Size of type, .87 by .35. Largest specimen, 1.10 by .40; smallest, .55 by .32. Greatest diameter, .42; smallest, .32. Longest specimen, 1.10; shortest, .55.


            The young of this species have, as a single tooth, the upper; this is singular, as mature shells, with rare exceptions, have no trace of this tooth.

            Individual variation is considerable; in one direction it is toward a form, with a larger, more rounded orifice; shells like this are inclined to have the upper whirl larger than the others, also all the whirls bulge slightly. On the other hand there is a shorter form, with straight whirls. A color variation is towards a paler form with the white predominating.

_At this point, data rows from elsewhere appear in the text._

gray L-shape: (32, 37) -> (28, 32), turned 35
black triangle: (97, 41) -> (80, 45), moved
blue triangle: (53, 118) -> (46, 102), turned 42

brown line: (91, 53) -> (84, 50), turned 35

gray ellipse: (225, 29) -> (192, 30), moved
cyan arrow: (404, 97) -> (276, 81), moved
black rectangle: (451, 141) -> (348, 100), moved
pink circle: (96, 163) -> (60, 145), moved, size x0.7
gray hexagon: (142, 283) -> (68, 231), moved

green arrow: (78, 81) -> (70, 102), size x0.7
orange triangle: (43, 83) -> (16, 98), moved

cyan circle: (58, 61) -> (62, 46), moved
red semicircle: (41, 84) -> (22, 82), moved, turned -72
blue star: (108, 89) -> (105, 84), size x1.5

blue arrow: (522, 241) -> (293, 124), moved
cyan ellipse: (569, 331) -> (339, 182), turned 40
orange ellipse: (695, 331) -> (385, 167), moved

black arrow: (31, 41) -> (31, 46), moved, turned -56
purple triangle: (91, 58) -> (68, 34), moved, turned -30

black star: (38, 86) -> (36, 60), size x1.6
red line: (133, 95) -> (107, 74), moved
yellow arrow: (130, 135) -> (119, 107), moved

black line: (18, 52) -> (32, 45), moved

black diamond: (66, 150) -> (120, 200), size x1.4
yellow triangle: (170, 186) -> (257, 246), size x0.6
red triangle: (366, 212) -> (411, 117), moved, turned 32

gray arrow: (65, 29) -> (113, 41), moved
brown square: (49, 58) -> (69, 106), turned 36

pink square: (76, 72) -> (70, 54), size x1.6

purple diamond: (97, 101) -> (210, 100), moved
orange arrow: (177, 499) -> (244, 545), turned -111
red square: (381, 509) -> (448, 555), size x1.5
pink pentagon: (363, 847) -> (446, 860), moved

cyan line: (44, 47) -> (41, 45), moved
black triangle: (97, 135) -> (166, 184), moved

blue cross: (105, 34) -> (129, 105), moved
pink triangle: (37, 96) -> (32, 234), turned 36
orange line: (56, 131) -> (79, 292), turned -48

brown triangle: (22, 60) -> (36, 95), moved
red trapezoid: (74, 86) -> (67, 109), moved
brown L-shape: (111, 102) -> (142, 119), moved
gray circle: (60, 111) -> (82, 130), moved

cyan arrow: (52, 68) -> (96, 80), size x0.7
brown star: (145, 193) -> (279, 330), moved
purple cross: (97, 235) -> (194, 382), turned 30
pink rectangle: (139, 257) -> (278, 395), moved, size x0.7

As the reverse of this, I have a single specimen of a beautiful chestnut brown throughout, slightly streaked with creamy.

This specimen has assumed correlative characters and is thicker with a more contracted orifice, and it is cylindrical in form, the first four whirls being equal in character. Besides these variations, which may be considered as purely individual, we find the following three well­ defined forms:

            No.1. A dwarf form with eight whirls, size. .55 by .30, other­ wise as in the type. This form is largely represented, at least twenty per cent. of the whole number, and I have reasons for believing that the tendency of the entire species is in this direction.

            No.2, a large form, 1.10 by .32, rather cylindrical with the first four whirls equal in diameter, with the shell thicker, and the orifice large. This form is quite largely represented, but as most of the specimens are dead shells, many of which I did not collect, I cannot give the exact percentages. The tendency is for this form to pass out of existence, or in other words, the species has passed through this form and is becoming smaller.

            No.3 is a singular form, with the first whirl decidedly smaller, and the aperture nearly central, disproportionately elongated, consider­ably higher than wide and with the first whirl quite small (See fig. 60, c). This form is so pronounced that it is quite likely to become specific in time.

            This is not the Pupa martensiana of Wienland (See remarks on this head under Observations in S. eximea) yet it is so labelled in many collections which I have examined. This shell is very thin and fragile, so thin, in fact, that the striations can be plainly seen through it, when looking in at the aperture. I have never seen any other shell which resembles the Strophia agrestina, even belonging to this sub-genus, in this respect. The large form of S. agrestina and small specimens of S. eximea are alike in size, but differ so utterly, as described, as to be at once distinguishable, but the best character,aside from the thinness of the shell, in the Grass Strophia, is the absence of the frontal bar, this being quite well developed on either side in S. eximea.

            Before closing this article I want to add a few words in regard to the shell named Pupa martensi Weind, inasmuch as this name and that of P. martensiana are often confused, and I have even seen speci­mens of Strophia agrestina labelled as S. martensi.

            S. martensi is a very peculiar shell, differing from most species of the striated Strophias in having a regular constriction to the striations, near the sutures, thus somewhat isolating a series of rounded knobs above each suture (there may, however, be more than one species so characterized), resembling, somewhat, a form of the little S. nana, figured on Plate II, fig. 11, n. Vol. 1, of these Contributions (See also description, page 28).


            The Grass Strophia occurs on the south side of New Providence, about opposite of the city of Nassau but distant from it some six miles. They live in pine woods, among which grow scattering palms, about a half mile from the shore, and occur under stones, fallen palm leaves, shrubs, etc., or are found clinging in clusters among the tufts of grass of which there is a scanty growth in this locality. I cannot give the exact range of this species, but I have traced it for several hundred yards along the two roads which go to the south side beach. I have found them on two occasions, one in February, 1884, and then in March, 1893. On both occasions they were quite abundant."